Lockfiles are typically used to prevent the supervisor from killing an application at a critical time, such as preventing data loss. It looks to me like you are daemonizing the application while locked, such that the supervisor cannot ever update it (without the interventions you mention). It stands to reason that the supervisor would refuse to restart an application while the lockfile is held exclusively.

What you are saying is that the reboot actions only work some fraction of the time, and sometimes that EEXIST error is thrown. Is that correct? It looks like the line was cut off, is it possible for you to paste the whole line in the logs?

Thank you very much!


#6

Hi Matthew,

My program exits occasionally so that the lock can be released. Perhaps adding a sleep 1 would help.
Is there a way for my program to check that an update is ready to be applied?

Yes the reboot works sometimes, and other times I get the error.

Here is the error in full:
Request error: Updates are locked: EEXIST: file already exists, open '/mnt/root/tmp/resin-supervisor/services/1275531/main/resin-updates.lock'

So is that because my app has created a lock or because of a different issue?


#9

@jason10
It is possible to detect if a update is ready to apply while the lock has been taken by using the following endpoint on the supervisor api:

curl --header "Content-type:application/json" "$RESIN_SUPERVISOR_ADDRESS/v2/applications/state?apikey=$RESIN_SUPERVISOR_API_KEY"

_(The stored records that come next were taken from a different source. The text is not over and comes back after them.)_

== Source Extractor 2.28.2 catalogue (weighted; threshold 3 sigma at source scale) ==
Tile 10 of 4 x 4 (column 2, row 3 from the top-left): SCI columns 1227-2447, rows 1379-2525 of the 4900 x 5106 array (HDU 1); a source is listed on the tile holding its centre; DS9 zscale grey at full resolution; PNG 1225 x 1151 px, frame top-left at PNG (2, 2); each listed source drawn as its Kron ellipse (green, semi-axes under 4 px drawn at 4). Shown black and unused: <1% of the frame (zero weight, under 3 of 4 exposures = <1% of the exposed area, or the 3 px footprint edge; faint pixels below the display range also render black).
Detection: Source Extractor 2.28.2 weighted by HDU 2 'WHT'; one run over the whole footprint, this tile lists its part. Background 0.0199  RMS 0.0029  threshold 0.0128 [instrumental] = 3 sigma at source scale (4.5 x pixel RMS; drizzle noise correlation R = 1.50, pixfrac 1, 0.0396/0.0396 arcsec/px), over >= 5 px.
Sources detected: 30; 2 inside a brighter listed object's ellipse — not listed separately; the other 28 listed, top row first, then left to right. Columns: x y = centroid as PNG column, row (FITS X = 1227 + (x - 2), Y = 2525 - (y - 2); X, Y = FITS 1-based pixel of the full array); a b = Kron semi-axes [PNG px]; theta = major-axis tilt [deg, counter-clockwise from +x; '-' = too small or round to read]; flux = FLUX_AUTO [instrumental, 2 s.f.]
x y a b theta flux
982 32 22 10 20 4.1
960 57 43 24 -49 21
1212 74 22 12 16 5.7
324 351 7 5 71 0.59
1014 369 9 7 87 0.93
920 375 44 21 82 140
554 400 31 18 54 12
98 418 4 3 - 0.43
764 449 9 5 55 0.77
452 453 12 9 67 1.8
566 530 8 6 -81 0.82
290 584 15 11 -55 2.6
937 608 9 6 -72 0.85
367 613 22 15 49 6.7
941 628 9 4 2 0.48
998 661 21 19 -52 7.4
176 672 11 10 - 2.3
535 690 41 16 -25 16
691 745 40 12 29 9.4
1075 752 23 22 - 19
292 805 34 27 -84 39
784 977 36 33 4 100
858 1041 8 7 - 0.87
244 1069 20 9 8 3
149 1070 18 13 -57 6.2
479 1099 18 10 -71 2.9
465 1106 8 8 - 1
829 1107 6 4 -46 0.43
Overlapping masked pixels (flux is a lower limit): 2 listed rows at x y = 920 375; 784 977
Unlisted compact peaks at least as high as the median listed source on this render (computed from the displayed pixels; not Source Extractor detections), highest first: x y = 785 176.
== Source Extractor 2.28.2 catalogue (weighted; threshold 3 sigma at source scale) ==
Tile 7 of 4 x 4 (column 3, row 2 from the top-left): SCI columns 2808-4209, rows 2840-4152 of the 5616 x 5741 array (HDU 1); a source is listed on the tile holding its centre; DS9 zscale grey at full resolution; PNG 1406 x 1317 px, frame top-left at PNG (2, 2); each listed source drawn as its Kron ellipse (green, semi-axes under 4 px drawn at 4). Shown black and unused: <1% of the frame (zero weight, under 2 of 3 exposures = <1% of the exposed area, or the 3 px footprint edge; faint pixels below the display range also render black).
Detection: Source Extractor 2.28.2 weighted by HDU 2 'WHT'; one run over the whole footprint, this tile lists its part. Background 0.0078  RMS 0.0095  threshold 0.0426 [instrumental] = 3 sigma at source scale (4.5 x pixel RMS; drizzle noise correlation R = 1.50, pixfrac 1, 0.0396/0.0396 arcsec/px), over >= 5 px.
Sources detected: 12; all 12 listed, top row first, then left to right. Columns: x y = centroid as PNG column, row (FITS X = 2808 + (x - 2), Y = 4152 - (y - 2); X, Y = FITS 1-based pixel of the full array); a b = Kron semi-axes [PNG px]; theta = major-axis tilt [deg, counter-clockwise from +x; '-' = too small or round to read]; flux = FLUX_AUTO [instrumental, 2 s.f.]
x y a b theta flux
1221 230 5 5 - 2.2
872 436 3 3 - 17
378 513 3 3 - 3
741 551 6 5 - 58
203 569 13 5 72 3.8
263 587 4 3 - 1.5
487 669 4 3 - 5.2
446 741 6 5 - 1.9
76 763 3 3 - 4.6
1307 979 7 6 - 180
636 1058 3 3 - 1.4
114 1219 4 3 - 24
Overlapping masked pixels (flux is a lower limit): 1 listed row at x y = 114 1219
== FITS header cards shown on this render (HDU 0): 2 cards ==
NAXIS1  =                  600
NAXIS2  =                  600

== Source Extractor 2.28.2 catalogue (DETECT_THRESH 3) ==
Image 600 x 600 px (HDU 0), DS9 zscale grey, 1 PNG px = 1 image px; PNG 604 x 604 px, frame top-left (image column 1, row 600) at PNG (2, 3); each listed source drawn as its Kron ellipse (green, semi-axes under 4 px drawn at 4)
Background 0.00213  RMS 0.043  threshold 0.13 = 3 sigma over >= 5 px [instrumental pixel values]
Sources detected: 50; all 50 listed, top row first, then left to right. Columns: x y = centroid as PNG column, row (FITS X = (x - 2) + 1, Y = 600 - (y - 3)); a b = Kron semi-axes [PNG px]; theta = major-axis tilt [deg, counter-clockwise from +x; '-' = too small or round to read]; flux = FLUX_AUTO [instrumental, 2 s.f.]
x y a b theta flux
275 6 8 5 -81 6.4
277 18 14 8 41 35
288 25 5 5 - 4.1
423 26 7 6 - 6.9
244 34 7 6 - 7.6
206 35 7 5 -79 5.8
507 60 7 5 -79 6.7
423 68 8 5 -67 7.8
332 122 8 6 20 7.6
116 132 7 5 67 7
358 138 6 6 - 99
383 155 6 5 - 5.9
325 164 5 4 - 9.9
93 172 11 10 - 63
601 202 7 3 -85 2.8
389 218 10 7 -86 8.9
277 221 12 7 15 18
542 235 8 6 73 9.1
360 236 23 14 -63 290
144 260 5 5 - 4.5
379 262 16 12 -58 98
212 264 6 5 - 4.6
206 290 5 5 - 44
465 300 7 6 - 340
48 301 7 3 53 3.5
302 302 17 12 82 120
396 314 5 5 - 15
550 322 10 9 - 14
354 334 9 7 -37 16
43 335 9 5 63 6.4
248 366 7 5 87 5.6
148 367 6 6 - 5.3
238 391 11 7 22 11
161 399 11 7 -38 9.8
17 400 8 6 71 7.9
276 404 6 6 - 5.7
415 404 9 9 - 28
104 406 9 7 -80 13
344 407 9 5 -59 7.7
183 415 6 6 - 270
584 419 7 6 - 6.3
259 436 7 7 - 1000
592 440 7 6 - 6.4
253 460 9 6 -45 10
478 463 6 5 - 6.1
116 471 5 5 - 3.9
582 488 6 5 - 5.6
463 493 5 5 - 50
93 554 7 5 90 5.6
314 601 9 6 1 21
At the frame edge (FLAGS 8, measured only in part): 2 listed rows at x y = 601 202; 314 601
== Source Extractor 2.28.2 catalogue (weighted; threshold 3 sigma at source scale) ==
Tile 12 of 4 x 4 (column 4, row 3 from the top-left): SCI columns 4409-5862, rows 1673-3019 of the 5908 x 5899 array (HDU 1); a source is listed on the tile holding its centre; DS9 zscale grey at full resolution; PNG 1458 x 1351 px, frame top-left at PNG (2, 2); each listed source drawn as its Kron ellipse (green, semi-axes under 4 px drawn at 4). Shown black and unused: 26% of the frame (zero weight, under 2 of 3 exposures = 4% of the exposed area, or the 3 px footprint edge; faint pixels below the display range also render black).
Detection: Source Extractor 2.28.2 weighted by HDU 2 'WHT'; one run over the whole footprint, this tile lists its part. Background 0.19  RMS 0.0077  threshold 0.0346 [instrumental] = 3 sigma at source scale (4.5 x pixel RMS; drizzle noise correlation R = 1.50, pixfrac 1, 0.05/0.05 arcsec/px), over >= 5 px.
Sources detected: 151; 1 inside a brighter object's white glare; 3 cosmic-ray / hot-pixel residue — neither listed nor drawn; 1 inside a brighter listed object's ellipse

which will return an object similar to:

{
  "supervisortest": {
    "appId": 1011165,
    "commit": "42a5d01723cac00538fb10df5ea0a671",
    "services": {
      "main": {
        "status": "Downloaded",
        "releaseId": 688486,
        "downloadProgress": null
      }
    }
  }
}

What you’re looking for is the Downloaded status on the services.
Let me know if this helps you!


Device not picking up changes to device variables
#11

@jason10 to add to Cameron’s answer - that EEXIST error on the supervisor is expected, and is indeed just the supervisor’s way of saying it’s not applying the update because your app has taken the lock.

I think indeed adding some sleep time between the locking attempts would help - the supervisor will only attempt to take the lock periodically, so if the window is too small it is likely that it will never be able to take it.